> YOUR OBJECTIVE: Give back the whole listing exactly as written, pictures excluded.

> SUPPLIED DATA:
^^^^
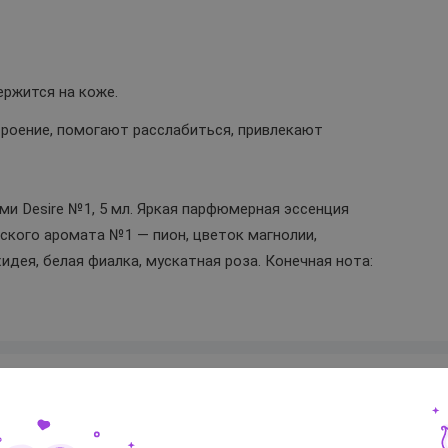
ржится на коже.
роение, помогают расслабиться, привлекают
и Desire №1, 5 мл. Яркая парфюмерная эссенция
ского аромата №1 — пион, цветок магнолии,
идея, белая фиалка, мускатная роза. Конечная нота:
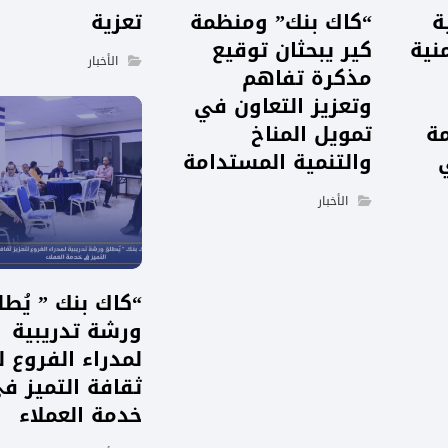
ة
“كاك بنك” ومنظمة
تعزية
نية
كير يبحثان توقيع
الأخبار
مذكرة تفاهم
وتعزيز التعاون في
مة
تمويل المناخ
والتنمية المستدامة
الأخبار
“كاك بنك ” يُط
ورشة تدريبية
لمدراء الفروع ل
ثقافة التميز ف
خدمة العملاء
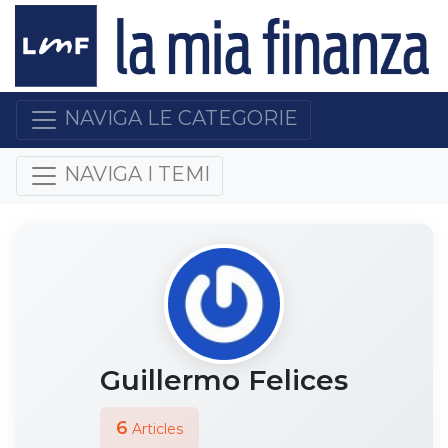
NAVIGA LE CATEGORIE
NAVIGA I TEMI
Guillermo Felices
6
Articles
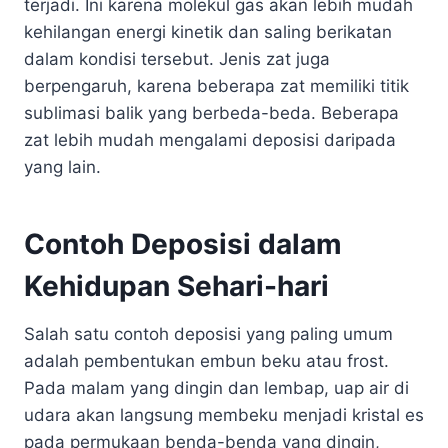
terjadi. Ini karena molekul gas akan lebih mudah
kehilangan energi kinetik dan saling berikatan
dalam kondisi tersebut. Jenis zat juga
berpengaruh, karena beberapa zat memiliki titik
sublimasi balik yang berbeda-beda. Beberapa
zat lebih mudah mengalami deposisi daripada
yang lain.
Contoh Deposisi dalam
Kehidupan Sehari-hari
Salah satu contoh deposisi yang paling umum
adalah pembentukan embun beku atau frost.
Pada malam yang dingin dan lembap, uap air di
udara akan langsung membeku menjadi kristal es
pada permukaan benda-benda yang dingin,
^^^^
> WRITTEN SOLUTION:
ржится на коже.
роение, помогают расслабиться, привлекают
и Desire №1, 5 мл. Яркая парфюмерная эссенция
ского аромата №1 — пион, цветок магнолии,
идея, белая фиалка, мускатная роза. Конечная нота:
ة
“كاك بنك” ومنظمة
تعزية
نية
كير يبحثان توقيع
الأخبار
مذكرة تفاهم
وتعزيز التعاون في
مة
تمويل المناخ
والتنمية المستدامة
الأخبار
“كاك بنك ” يُط
ورشة تدريبية
لمدراء الفروع ل
ثقافة التميز ف
خدمة العملاء
NAVIGA LE CATEGORIE
NAVIGA I TEMI
Guillermo Felices
6
Articles
terjadi. Ini karena molekul gas akan lebih mudah
kehilangan energi kinetik dan saling berikatan
dalam kondisi tersebut. Jenis zat juga
berpengaruh, karena beberapa zat memiliki titik
sublimasi balik yang berbeda-beda. Beberapa
zat lebih mudah mengalami deposisi daripada
yang lain.
Contoh Deposisi dalam
Kehidupan Sehari-hari
Salah satu contoh deposisi yang paling umum
adalah pembentukan embun beku atau frost.
Pada malam yang dingin dan lembap, uap air di
udara akan langsung membeku menjadi kristal es
pada permukaan benda-benda yang dingin,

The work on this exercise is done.